Yarış ilk bakışta insanların gözünü korkutsa da geçtiğimiz yıl 380 yarışçıyı piste çekmeyi başarmış. Oldukça sorunsuz ve eğlenceli bir organizasyon olmasından aldıkları cesaretle bu yıl yarışmaya solo ve ekip çalışmasını güçlendirmek için platform arayan kurumlar için kurumsal gibi kategorileri de eklemişler. Böylece 500’ün üzerinde bisikletçiyi bir araya getirmişler. Bunlar arasında 8’i kadın, toplam 40 kişi solo kategorisi için başvurmuş. Yani biz o piste çıkarız, kendi pedalımızı da sadece kendimiz çeviririz demişler.
Bisiklet Türkiye’de Yıldızı Parlayan Bir Spor
Türk Telekom’un organizasyona nasıl dahil olduğunu Türk Telekom Kurumsal İletişim Direktörü Funda Öge bizlerle paylaştı. “Türk Telekom 180 yılı aşkın mazisi olan, akıllarda yer etmiş bir marka” diye başladı Öge. “Spor, arkasında durduğumuz kavramların başında geliyor. Bugüne dek profesyonel spor kulüplerine verdiğimiz desteğin yanında, amatör spor kulüplerinin ve takım sporlarının da arkasında yer aldık. Amatör sporların pek çok dalında kurum olarak kurduğumuz takımlarla da yer alıyoruz. Bisiklet de Türkiye’de yüksek bir ivmeyle gelişen, bizi heyecanlandıran sporlardan biri. Bu nedenle spora verdiğimiz destek sporun ve sponcunun yanında olma motivasyonumuzun yan sıra, bisiklet sporunun Türkiye’deki gelişimine olan inancımız bizi bu çabayı desteklemeye yönlendirdi.”

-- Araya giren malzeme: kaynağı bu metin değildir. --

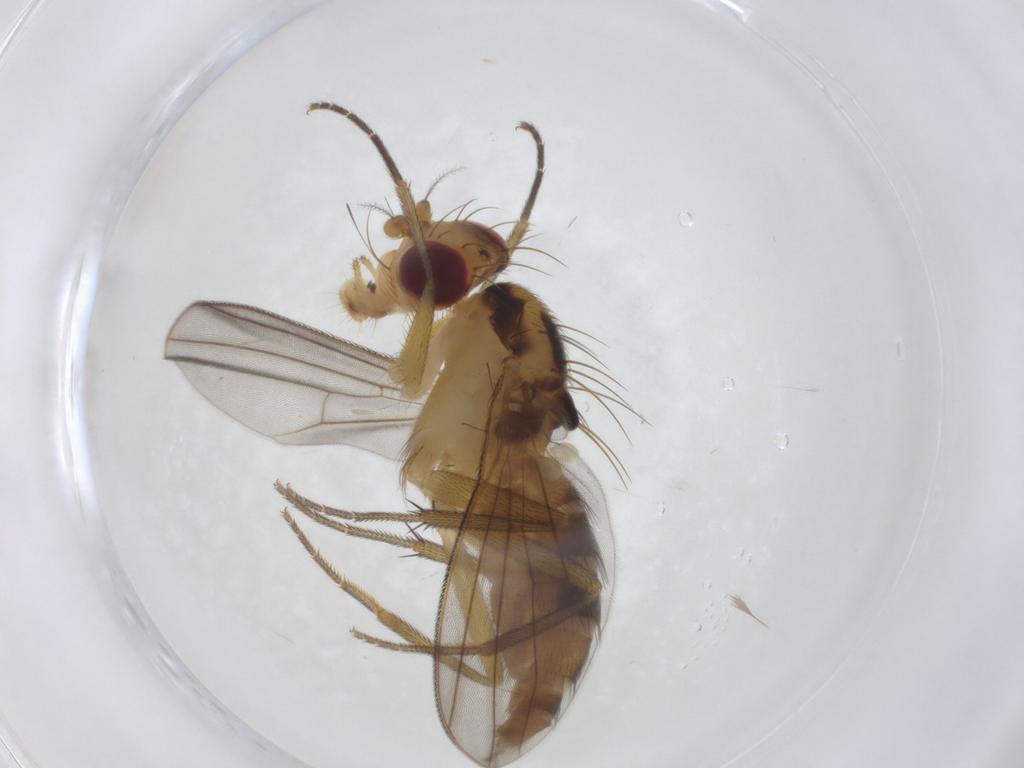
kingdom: Animalia
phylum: Arthropoda
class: Insecta
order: Diptera
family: Clusiidae
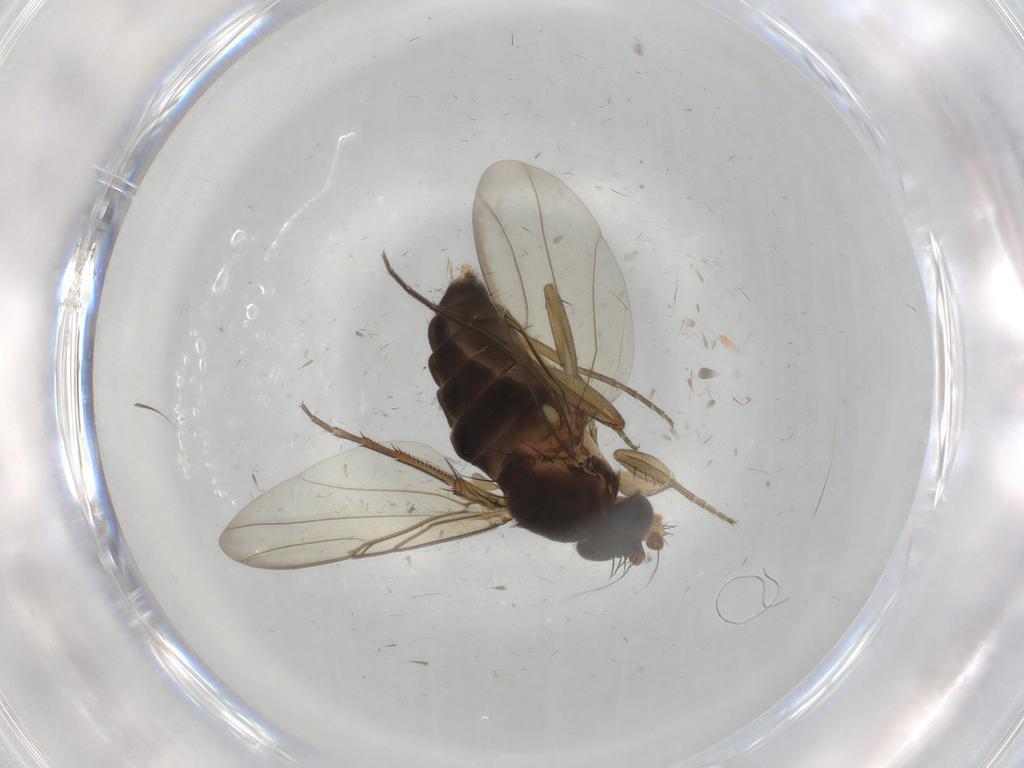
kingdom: Animalia
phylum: Arthropoda
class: Insecta
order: Diptera
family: Phoridae
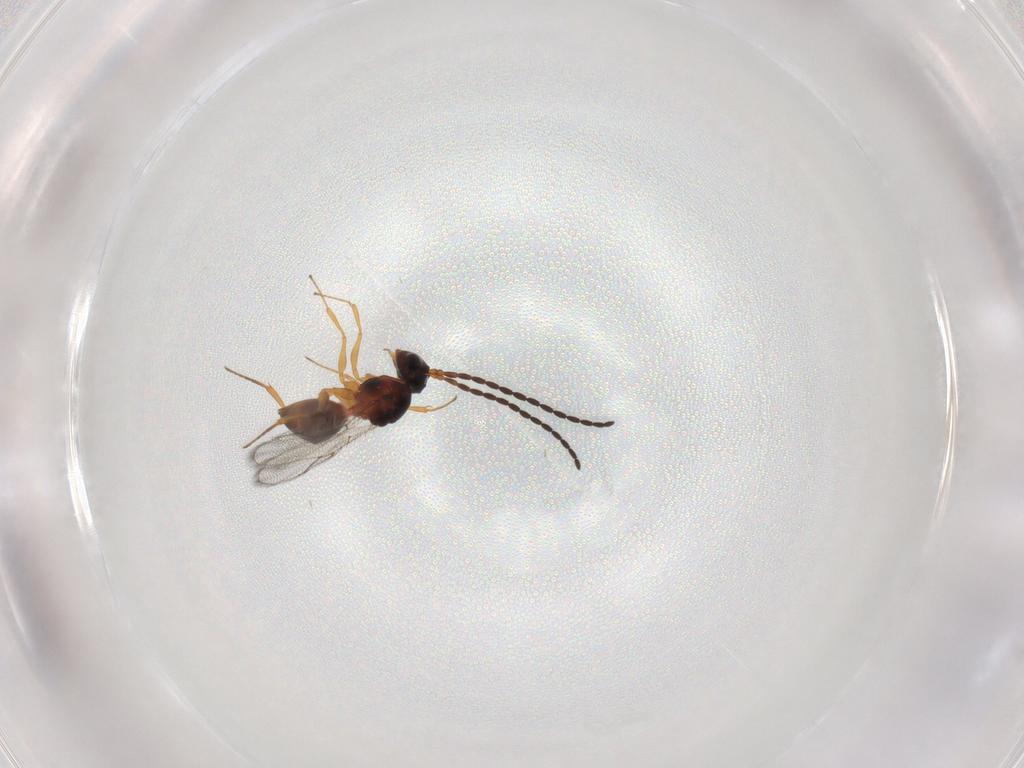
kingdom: Animalia
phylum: Arthropoda
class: Insecta
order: Hymenoptera
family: Figitidae
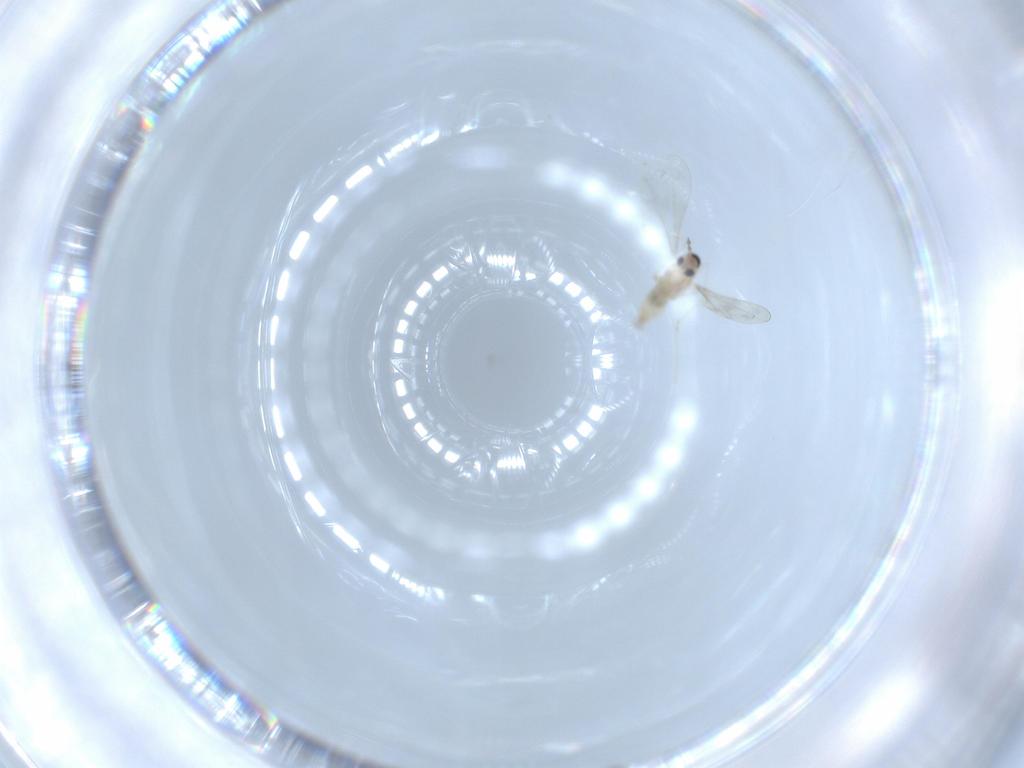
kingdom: Animalia
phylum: Arthropoda
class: Insecta
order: Diptera
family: Cecidomyiidae
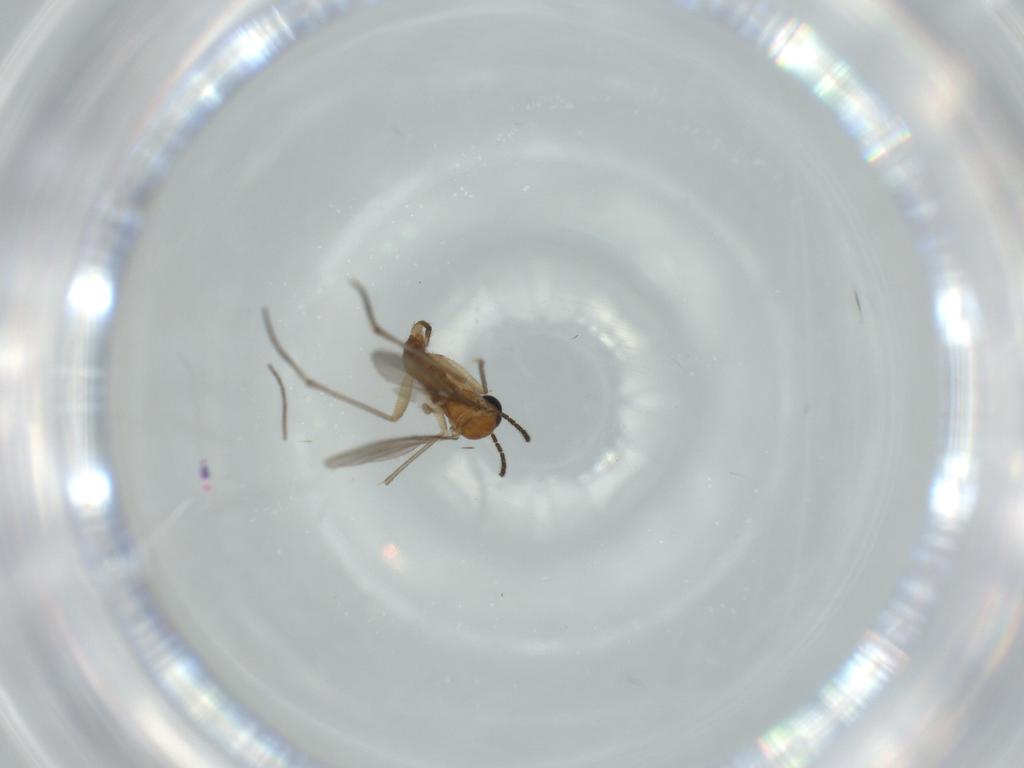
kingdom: Animalia
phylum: Arthropoda
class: Insecta
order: Diptera
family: Sciaridae
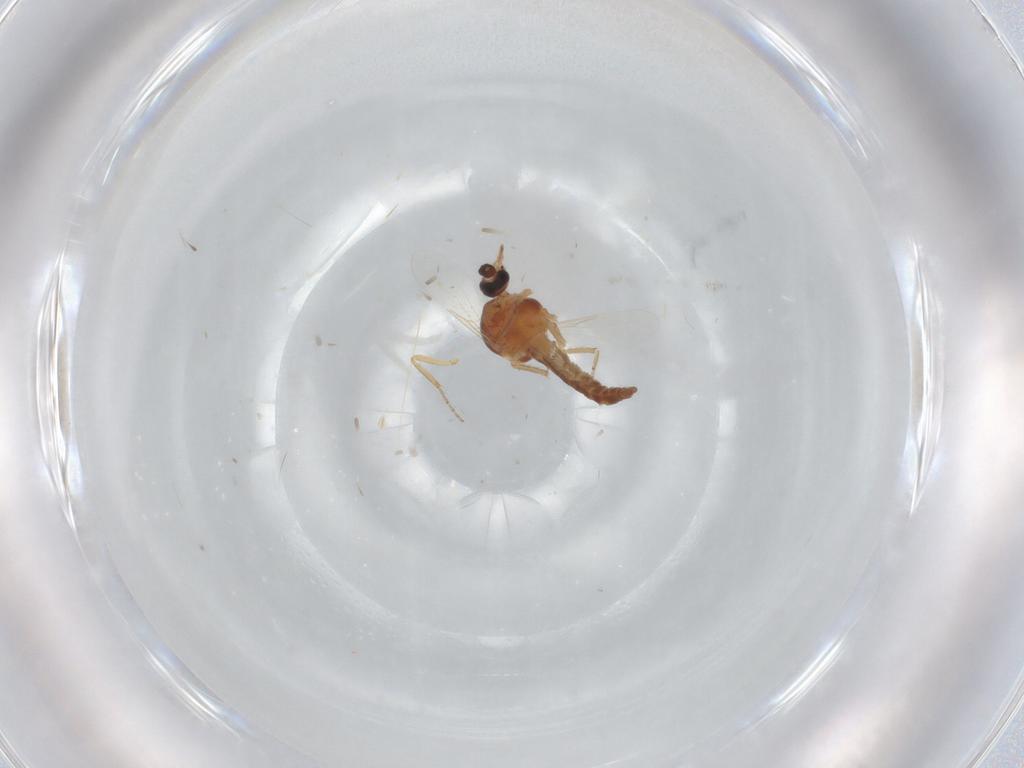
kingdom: Animalia
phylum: Arthropoda
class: Insecta
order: Diptera
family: Ceratopogonidae
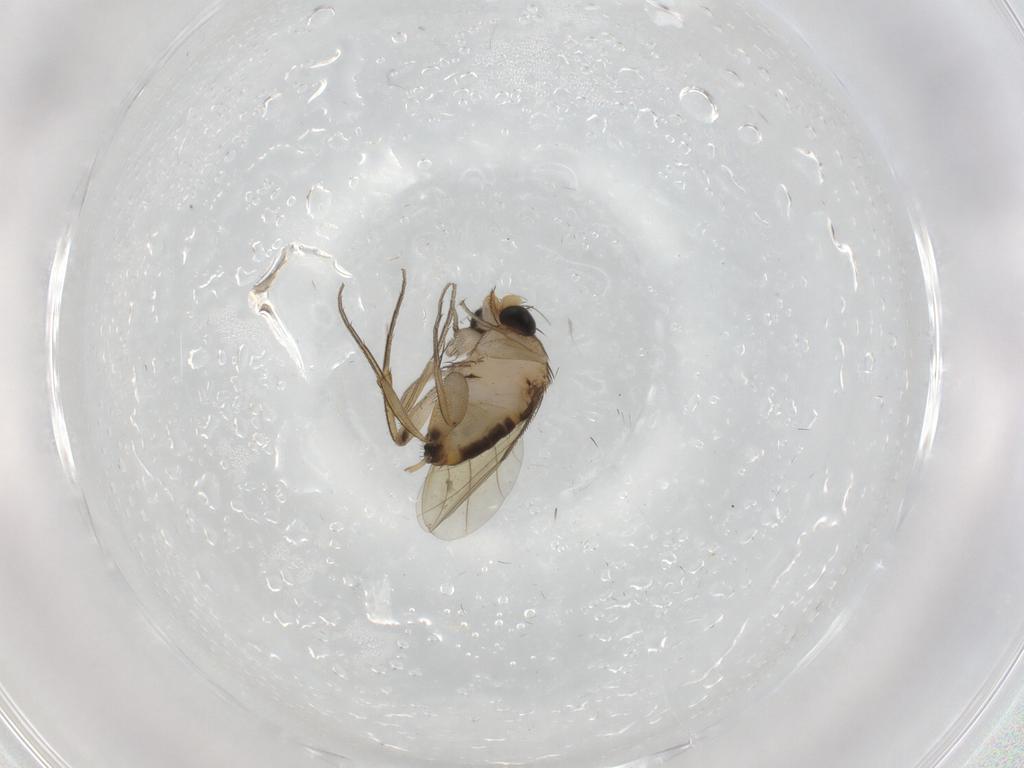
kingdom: Animalia
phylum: Arthropoda
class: Insecta
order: Diptera
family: Phoridae
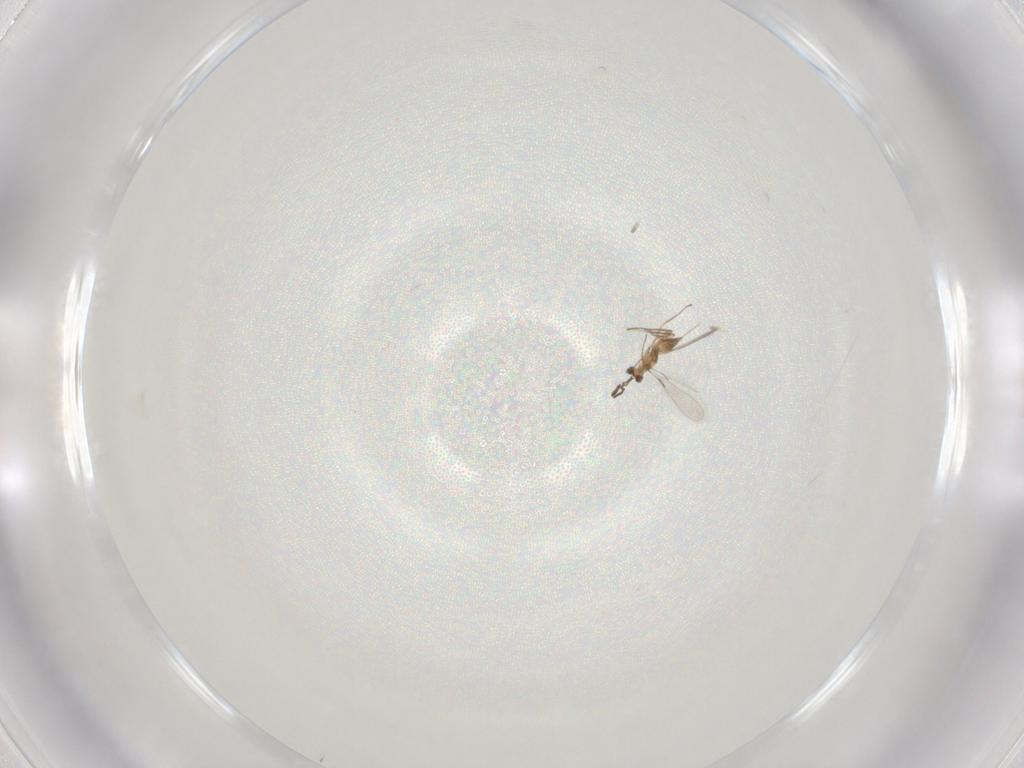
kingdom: Animalia
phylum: Arthropoda
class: Insecta
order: Hymenoptera
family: Mymaridae
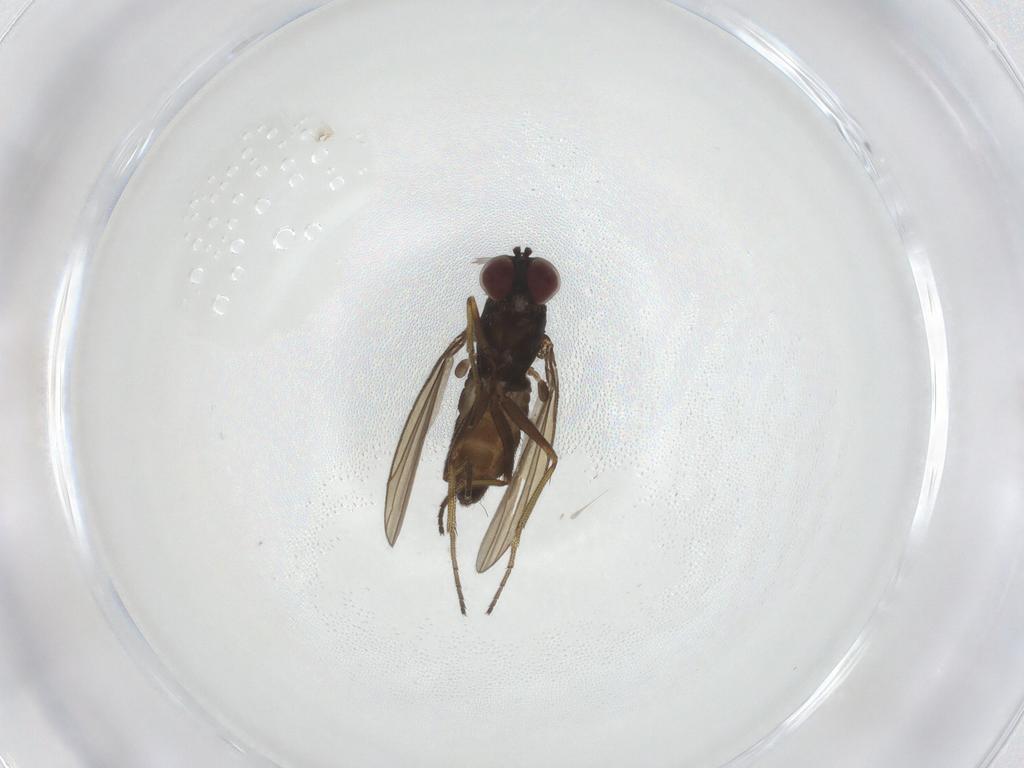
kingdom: Animalia
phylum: Arthropoda
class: Insecta
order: Diptera
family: Dolichopodidae
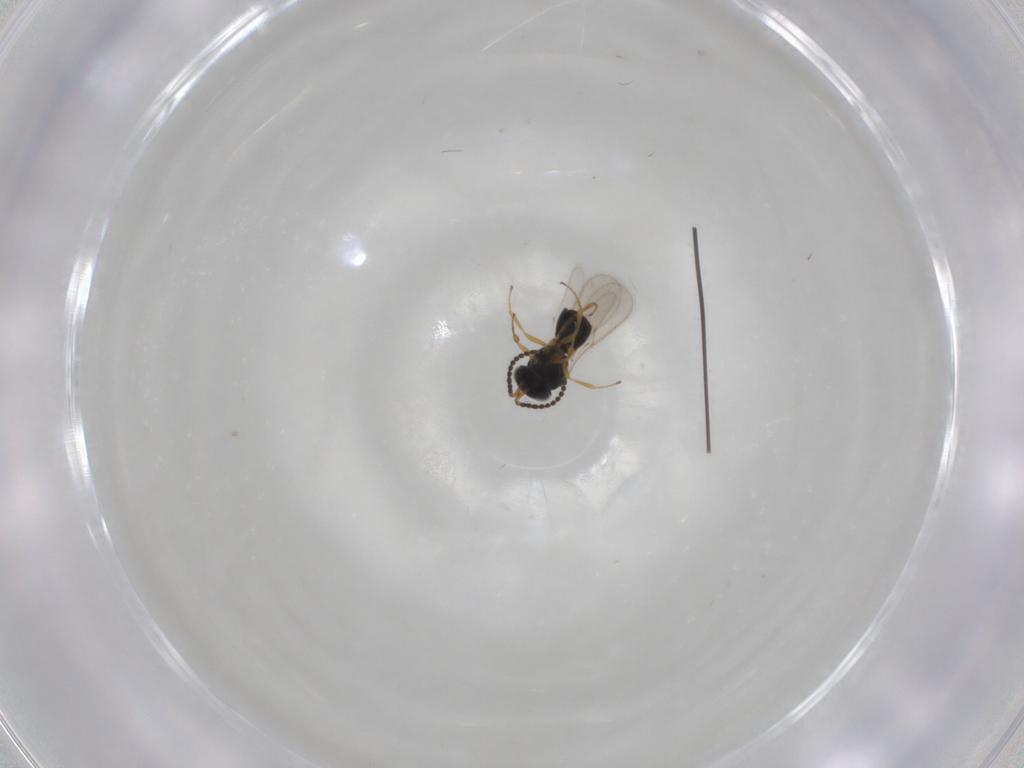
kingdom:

Öge, uluslararası sporcuların da bu organizasyonda yer almasının ve organizasyonun uluslararası bir markaya dönüşme yolundaki kararlılığının, Türkiye’nin adını dünyaya duyurmak açısından kendilerini heyecanlandıran bir fırsat olduğu görüşünde. “Tüm bunların ışığında bunun güzel bir işbirliği olduğunu düşünüyoruz ve başlangıcından beri yanlarında olmaya gayret ediyoruz” diyor Öge.
Kendileri de sponsor olmanın yanı sıra bu yıl iki takımla yer almışlar. Hatta 4 kişilik takımlarda ilk sırada liderliği göğüslemişler.
* * *
Organizasyonun açılışına katılıp etraftaki stant alanlarını gezdikten sonra akşam 5 gibi eve döndüm. Çıkıp bir şeyler yedik. Televizyon izledik, biraz yazı yazdım. Sonra da yatıp uyudum.
Pazar sabahı ailece kalktık. Yavaş bir kahvaltıyla saati 11 ettik. Aynaya bakarken, dün yola çıkışını izlediğim bisikletçilerin hala pedal çevirmeye devam ettiklerini fark ettim.
Aynadaki yansımam ve ben, bunun ne kadar büyük bir şey olduğunun aydınlanması içinde birkaç saniye öylece birbirimize bakakaldık.